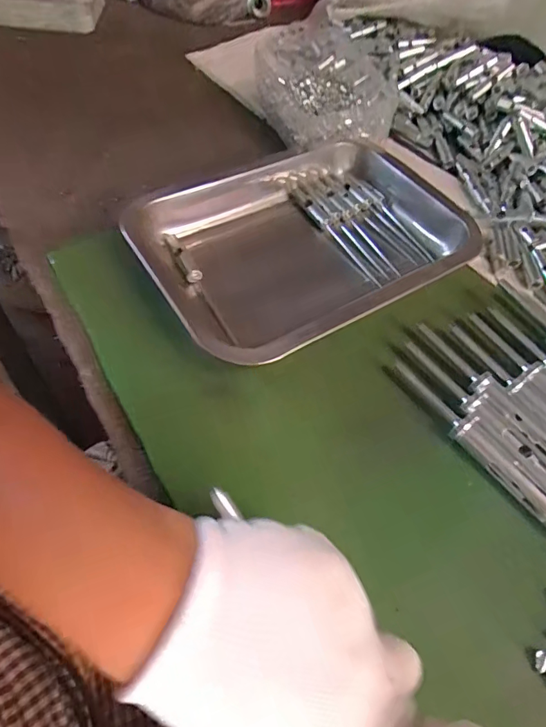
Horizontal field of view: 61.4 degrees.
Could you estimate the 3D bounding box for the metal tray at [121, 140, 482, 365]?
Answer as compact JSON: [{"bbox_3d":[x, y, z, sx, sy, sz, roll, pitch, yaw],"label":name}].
[{"bbox_3d":[0.034,-0.110,0.383,0.279,0.033,0.197,-26,64,-20],"label":"metal tray"}]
:::
## Task item
In your copy of the listing above, reproduce each line exactly and omit all pictures.

## Solution for this exercise
Horizontal field of view: 61.4 degrees.
Could you estimate the 3D bounding box for the metal tray at [121, 140, 482, 365]?
Answer as compact JSON: [{"bbox_3d":[x, y, z, sx, sy, sz, roll, pitch, yaw],"label":name}].
[{"bbox_3d":[0.034,-0.110,0.383,0.279,0.033,0.197,-26,64,-20],"label":"metal tray"}]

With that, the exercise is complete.